Sitges contre l'Inquisition

Simon Riaux | 7 mars 2011
Simon Riaux | 7 mars 2011
Le procureur de la République espagnole de Barcelone vient de déposer plainte contre le Festival de Sitges et son directeur, Angel Sala, pour diffusion de pornographie infantile, suite à la projection de A Serbian film dans une version non censurée. La nouvelle fait déjà frémir, et ce n'est pas la lecture de l'articulo 189.7 del còdigo penal qui va nous rassurer :

« Est prévue une peine d'emprisonnement de trois mois à un an, et/ou une amende pour quiconque produit, vend, distribue, exploite ou facilite par quelque moyen que ce soit la vision de matériel pornographique incluant directement ou indirectement des enfants, le son de leur voix ou des images, qu'elles soient authentiques ou transformées. »

 

 


 

Personne ne remet en cause que A Serbian film, en plus d'être un film au propos jamais très loin de la franche dégueulasserie, soit choquant. Le spectateur un peu curieux y découvrira effectivement des scènes sexuelles incluant des enfants. Toutefois, nous sommes ici dans une oeuvre de fiction, où l'action est commise hors-champ, suggérée. Or, jusqu'à preuve du contraire, la pornographie consiste à filmer un acte réel et non simulé, sans autre but que le dévoilement de ce dernier.
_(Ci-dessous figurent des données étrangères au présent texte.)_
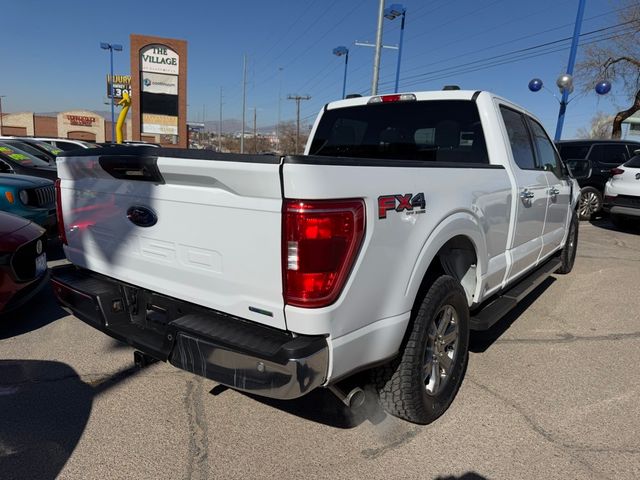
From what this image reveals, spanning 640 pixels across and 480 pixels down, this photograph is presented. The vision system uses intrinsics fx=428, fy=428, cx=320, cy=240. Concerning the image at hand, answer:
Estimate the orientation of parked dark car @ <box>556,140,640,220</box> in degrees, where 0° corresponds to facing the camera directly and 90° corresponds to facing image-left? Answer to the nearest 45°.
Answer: approximately 225°

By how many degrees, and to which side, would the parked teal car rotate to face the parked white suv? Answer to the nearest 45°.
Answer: approximately 45° to its left

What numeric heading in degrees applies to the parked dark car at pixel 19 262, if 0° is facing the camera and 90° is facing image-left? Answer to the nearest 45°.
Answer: approximately 315°

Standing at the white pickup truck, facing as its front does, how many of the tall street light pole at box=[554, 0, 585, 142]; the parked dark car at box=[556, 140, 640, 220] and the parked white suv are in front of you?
3

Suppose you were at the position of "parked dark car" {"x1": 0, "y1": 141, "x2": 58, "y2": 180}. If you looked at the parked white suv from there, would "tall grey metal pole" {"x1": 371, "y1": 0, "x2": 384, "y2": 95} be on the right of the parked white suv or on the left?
left

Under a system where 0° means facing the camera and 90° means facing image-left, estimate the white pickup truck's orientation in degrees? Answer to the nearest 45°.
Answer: approximately 225°

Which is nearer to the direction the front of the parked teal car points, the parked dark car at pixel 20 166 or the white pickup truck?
the white pickup truck

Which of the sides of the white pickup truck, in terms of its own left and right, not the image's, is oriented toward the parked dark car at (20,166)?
left

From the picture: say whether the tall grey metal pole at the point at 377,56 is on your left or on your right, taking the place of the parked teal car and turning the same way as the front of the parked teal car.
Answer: on your left

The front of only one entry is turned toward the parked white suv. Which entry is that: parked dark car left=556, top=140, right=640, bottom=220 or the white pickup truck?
the white pickup truck
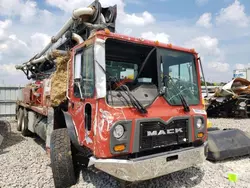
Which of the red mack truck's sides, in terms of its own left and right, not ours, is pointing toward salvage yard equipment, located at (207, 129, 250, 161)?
left

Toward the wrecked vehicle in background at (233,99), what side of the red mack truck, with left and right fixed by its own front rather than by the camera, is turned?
left

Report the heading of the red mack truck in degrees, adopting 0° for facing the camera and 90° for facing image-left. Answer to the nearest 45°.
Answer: approximately 315°

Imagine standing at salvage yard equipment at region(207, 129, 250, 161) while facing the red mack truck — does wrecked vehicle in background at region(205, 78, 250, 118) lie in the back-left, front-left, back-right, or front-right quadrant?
back-right
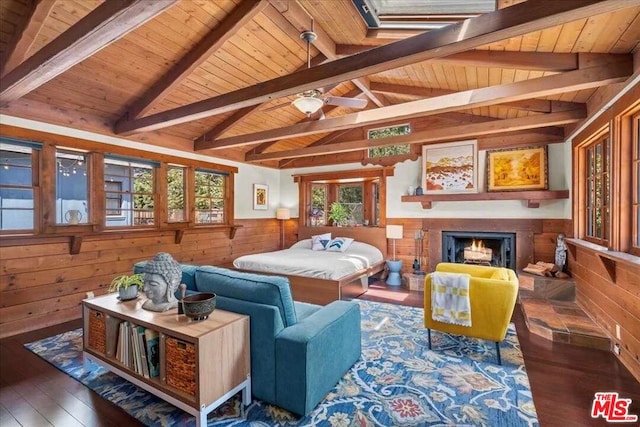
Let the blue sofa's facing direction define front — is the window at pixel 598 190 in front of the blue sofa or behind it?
in front

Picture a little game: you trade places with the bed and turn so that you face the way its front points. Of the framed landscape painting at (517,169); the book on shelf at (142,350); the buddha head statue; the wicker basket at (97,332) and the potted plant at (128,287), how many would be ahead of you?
4

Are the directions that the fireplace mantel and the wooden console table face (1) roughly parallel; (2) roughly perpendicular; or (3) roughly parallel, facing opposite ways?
roughly parallel

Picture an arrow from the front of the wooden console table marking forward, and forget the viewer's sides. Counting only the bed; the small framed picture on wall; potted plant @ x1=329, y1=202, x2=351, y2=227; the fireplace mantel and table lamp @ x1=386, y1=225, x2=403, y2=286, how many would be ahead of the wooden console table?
0

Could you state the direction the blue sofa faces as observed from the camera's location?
facing away from the viewer and to the right of the viewer

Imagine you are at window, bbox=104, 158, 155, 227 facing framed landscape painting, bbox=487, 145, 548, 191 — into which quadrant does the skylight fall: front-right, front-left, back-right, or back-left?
front-right

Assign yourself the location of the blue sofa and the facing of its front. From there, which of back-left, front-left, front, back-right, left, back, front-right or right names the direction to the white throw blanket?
front-right

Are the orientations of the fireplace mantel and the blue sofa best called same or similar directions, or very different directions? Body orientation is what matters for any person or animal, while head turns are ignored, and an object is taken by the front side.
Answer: very different directions

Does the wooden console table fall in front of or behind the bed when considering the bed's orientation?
in front

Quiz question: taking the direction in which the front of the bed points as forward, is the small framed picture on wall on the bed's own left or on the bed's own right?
on the bed's own right

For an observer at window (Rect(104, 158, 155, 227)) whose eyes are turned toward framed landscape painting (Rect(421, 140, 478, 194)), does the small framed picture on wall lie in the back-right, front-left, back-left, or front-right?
front-left

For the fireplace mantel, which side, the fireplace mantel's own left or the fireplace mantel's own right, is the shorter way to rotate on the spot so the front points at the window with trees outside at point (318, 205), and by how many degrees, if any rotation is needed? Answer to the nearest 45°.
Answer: approximately 90° to the fireplace mantel's own right

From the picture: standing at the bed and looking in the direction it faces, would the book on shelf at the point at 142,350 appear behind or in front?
in front

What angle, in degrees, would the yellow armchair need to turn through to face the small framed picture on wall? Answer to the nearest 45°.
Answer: approximately 45° to its right

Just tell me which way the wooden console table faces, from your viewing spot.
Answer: facing the viewer and to the left of the viewer

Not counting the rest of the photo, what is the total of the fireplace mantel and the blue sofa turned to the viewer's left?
0
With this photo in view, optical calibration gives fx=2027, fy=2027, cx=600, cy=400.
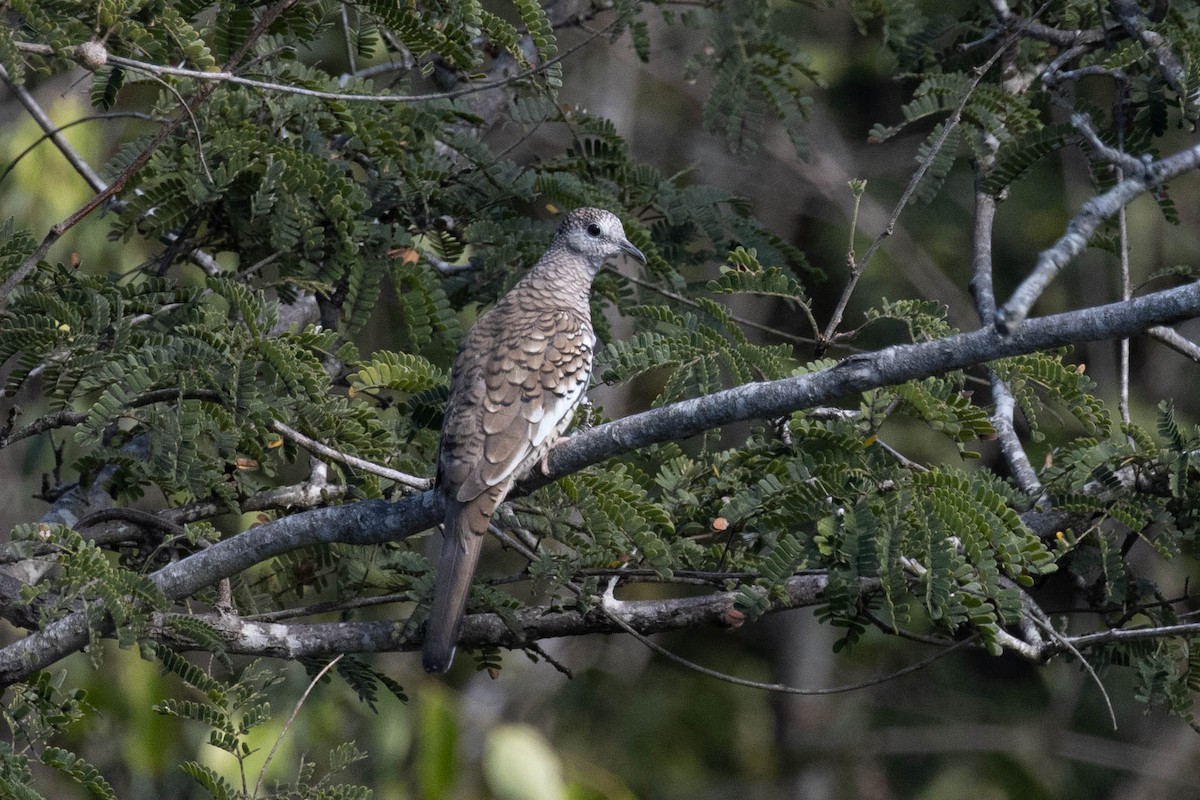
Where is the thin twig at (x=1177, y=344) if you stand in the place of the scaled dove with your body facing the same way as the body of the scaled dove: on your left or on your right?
on your right

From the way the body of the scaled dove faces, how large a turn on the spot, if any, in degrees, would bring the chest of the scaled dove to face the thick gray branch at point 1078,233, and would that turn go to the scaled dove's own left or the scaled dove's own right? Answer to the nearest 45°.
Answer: approximately 90° to the scaled dove's own right

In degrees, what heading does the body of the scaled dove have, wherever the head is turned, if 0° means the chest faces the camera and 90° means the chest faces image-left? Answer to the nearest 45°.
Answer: approximately 225°
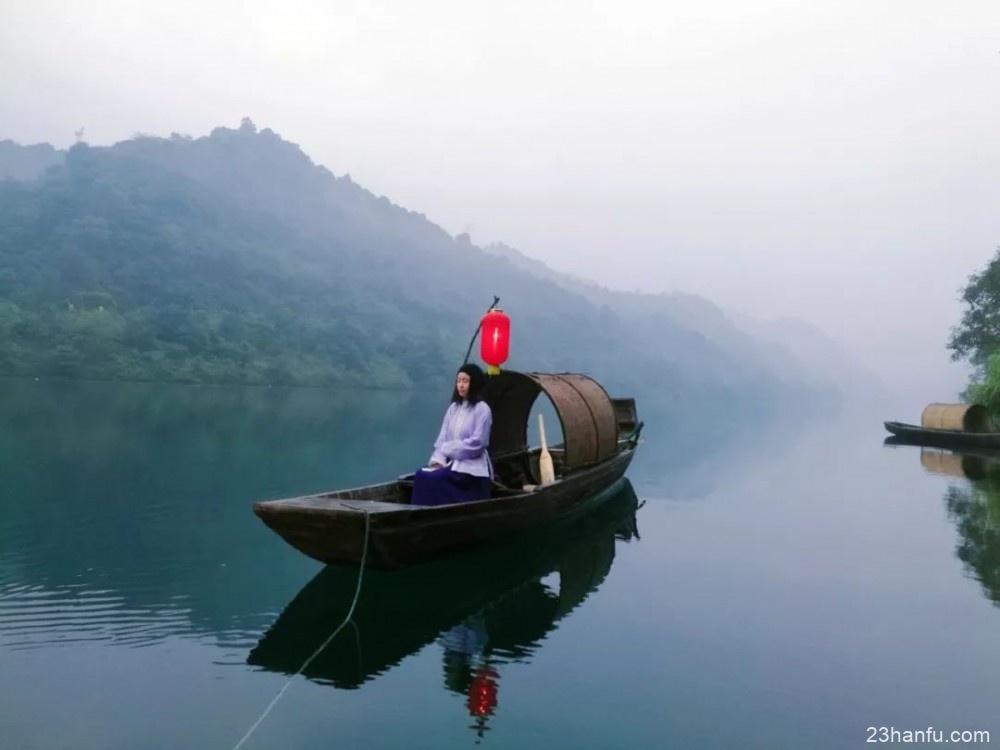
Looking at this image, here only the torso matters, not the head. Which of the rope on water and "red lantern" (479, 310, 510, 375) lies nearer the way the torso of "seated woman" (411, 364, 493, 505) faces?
the rope on water

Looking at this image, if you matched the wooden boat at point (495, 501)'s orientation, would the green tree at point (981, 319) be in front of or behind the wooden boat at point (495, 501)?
behind

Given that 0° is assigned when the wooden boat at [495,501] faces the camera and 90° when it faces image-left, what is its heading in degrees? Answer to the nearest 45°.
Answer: approximately 45°

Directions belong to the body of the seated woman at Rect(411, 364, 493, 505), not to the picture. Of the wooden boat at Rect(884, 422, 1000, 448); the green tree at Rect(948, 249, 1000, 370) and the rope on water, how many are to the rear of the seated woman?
2

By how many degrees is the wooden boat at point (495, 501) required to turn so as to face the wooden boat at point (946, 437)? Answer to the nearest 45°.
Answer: approximately 180°

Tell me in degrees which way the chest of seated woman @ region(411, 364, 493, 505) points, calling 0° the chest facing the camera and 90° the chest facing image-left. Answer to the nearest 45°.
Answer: approximately 45°

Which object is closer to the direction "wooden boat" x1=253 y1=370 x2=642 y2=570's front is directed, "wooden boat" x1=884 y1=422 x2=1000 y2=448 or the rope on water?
the rope on water

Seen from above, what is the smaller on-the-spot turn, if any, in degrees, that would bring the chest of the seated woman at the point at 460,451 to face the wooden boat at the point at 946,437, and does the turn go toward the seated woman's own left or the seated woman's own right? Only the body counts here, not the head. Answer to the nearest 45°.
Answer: approximately 180°
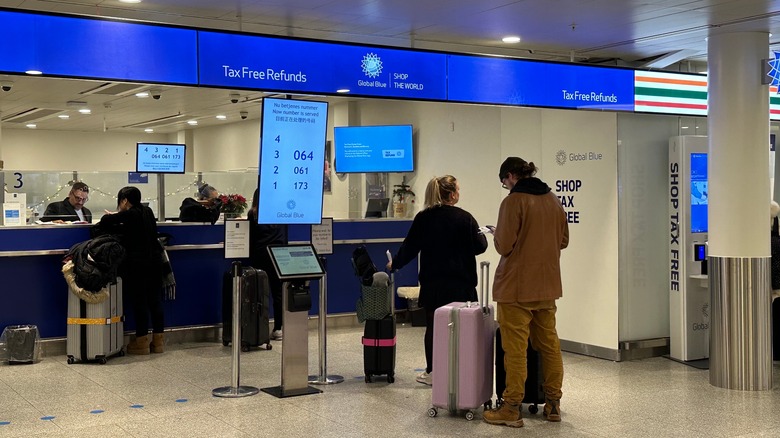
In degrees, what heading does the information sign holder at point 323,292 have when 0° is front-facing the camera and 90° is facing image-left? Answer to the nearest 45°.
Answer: approximately 0°

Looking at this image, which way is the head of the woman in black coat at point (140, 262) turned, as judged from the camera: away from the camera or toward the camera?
away from the camera

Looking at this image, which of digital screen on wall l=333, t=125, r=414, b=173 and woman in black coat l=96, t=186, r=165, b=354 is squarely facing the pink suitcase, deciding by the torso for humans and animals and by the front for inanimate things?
the digital screen on wall

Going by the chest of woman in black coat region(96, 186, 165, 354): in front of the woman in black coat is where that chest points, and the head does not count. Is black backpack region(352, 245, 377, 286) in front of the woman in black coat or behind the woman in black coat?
behind

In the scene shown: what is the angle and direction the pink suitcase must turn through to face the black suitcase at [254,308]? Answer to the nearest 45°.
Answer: approximately 45° to its right
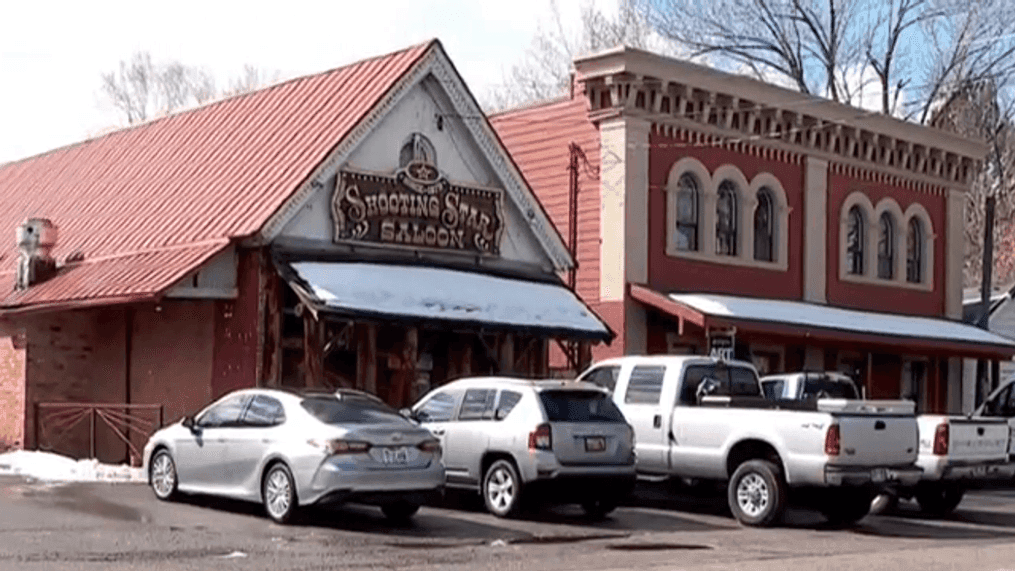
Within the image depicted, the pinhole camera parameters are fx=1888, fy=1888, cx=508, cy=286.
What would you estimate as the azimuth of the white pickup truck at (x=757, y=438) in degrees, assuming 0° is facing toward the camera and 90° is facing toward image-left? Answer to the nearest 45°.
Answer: approximately 135°

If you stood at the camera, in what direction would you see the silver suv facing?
facing away from the viewer and to the left of the viewer

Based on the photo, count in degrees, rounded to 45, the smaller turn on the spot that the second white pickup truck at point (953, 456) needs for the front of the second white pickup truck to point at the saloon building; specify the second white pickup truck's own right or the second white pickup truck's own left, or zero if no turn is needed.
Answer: approximately 45° to the second white pickup truck's own left

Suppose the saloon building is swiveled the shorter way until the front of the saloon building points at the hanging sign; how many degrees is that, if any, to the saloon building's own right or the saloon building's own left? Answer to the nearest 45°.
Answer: approximately 45° to the saloon building's own left

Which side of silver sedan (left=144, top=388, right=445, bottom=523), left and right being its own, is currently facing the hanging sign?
right

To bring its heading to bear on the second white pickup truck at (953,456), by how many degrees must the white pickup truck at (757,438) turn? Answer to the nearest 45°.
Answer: approximately 90° to its right

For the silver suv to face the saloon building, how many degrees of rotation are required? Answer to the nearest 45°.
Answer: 0° — it already faces it

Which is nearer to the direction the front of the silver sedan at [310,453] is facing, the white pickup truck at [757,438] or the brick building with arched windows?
the brick building with arched windows

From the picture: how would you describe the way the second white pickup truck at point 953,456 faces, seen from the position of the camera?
facing away from the viewer and to the left of the viewer

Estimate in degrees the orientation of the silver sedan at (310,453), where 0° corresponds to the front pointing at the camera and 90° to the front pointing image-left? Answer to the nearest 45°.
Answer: approximately 135°

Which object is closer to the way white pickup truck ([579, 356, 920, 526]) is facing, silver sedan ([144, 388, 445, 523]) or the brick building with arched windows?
the brick building with arched windows
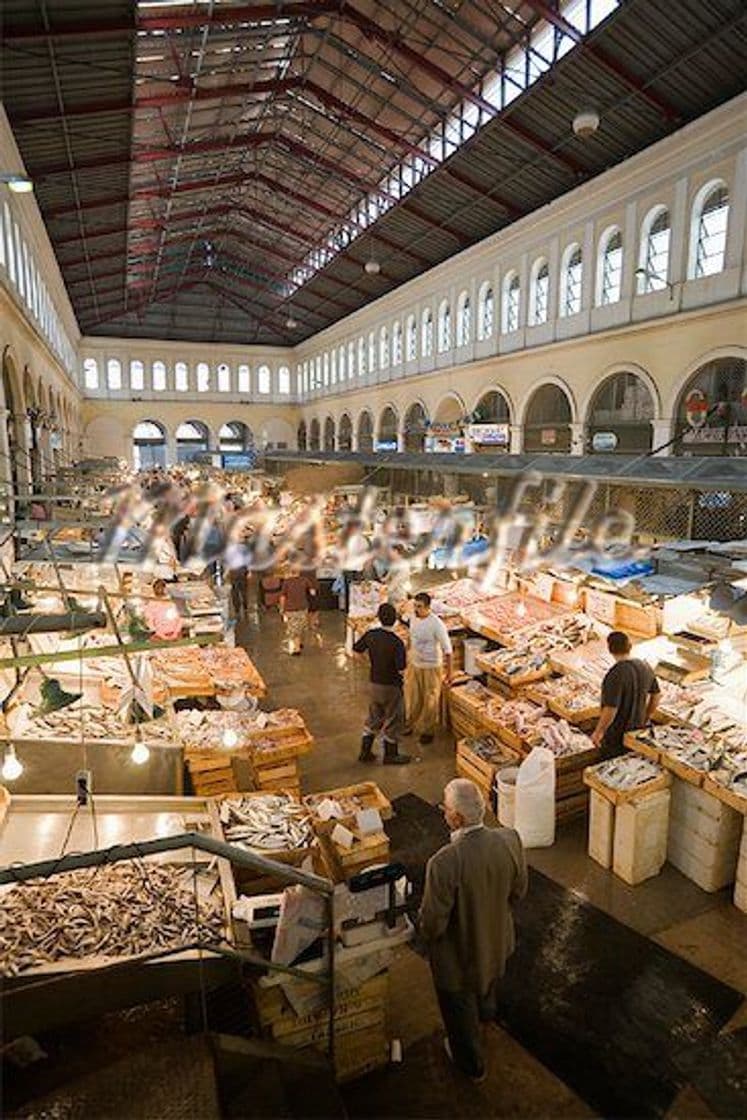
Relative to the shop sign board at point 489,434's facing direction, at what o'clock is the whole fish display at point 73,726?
The whole fish display is roughly at 11 o'clock from the shop sign board.

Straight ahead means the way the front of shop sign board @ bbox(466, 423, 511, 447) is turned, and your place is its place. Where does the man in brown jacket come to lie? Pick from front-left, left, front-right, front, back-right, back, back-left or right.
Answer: front-left

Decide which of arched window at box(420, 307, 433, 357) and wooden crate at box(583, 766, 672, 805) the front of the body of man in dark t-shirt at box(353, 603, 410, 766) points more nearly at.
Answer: the arched window

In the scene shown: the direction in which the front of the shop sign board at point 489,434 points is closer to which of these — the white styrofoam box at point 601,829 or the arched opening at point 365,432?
the white styrofoam box

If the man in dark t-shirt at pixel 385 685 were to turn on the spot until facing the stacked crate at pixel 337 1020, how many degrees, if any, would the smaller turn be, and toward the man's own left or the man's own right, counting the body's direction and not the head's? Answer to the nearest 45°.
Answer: approximately 180°

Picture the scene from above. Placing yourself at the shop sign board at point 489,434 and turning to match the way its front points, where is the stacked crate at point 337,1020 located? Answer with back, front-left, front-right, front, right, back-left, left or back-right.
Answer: front-left

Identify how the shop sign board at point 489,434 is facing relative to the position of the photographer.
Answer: facing the viewer and to the left of the viewer

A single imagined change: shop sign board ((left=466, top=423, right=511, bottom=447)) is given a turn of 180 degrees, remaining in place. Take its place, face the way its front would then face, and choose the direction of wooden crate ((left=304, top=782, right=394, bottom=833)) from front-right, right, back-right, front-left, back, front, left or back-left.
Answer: back-right

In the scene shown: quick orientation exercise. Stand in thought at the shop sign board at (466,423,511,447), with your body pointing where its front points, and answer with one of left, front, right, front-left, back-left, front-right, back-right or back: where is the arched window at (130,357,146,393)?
right

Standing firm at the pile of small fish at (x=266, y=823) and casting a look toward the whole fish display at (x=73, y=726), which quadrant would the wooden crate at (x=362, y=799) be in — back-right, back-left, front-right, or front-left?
back-right

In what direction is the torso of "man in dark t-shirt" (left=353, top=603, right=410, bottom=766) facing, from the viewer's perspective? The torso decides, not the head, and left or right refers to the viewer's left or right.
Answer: facing away from the viewer

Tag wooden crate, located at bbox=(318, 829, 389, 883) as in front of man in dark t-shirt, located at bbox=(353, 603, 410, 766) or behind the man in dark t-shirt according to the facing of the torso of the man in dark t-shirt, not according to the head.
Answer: behind

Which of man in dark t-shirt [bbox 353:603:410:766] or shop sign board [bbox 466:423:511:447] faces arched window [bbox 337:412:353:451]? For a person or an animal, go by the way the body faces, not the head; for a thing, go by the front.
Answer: the man in dark t-shirt

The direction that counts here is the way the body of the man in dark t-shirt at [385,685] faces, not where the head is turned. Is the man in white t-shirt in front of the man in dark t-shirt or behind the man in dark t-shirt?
in front

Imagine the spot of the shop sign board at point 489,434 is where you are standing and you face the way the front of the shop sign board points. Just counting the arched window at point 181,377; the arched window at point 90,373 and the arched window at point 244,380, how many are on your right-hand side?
3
Au-delà de la classique problématique de la liberté d'expression et du droit de choquer revendiqué par le cinéma et l'art en général, se trouve un véritable problème de sens. Si l'on en croit l'acte d'accusation porté contre Angel Sala, raconter le viol d'un enfant revient à filmer un véritable viol pour ensuite l'exploiter. Si l'on suit la logique délirante et inquisitrice du procureur espagnol, tout film mettant en scène un meurtre violent ou dérangeant pourrait se voir attribuer le qualificatif de snuff movie.

 

 


 

A Serbian film est une cible facile, contre laquelle il est aisé de s'indigner (ce que le monde du cinéma ne s'est pas privé de faire), à l'évidence, s'il est aujourd'hui la cible des censeurs, c'est dans le but de créer un précédent judiciaire auquel il sera subséquemment possible de se référer. Le procureur compte à l'évidence sur l'effroi que génère le film à sa simple évocation pour mettre un coup et au cinéma, et à la liberté d'expression. Que se passera-t-il si un parangon de vertu inspiré par nos amis Ibériques décide de s'attaquer aux festivals français ayant diffusé le film, ou des oeuvres du même accabit ? Quid de Gérardmer, ou encore de l'Étrange Festival ?

En ces temps de langage policé et de bienpensance, ne doutons que ce type de pratique à mi-chemin entre la censure et le terrorisme intellectuel nous toucherons également de plein fouet. Affutez vos arguments, ne baissez pas la garde, et regardez ce que vous voulez, pas ce que vous devez.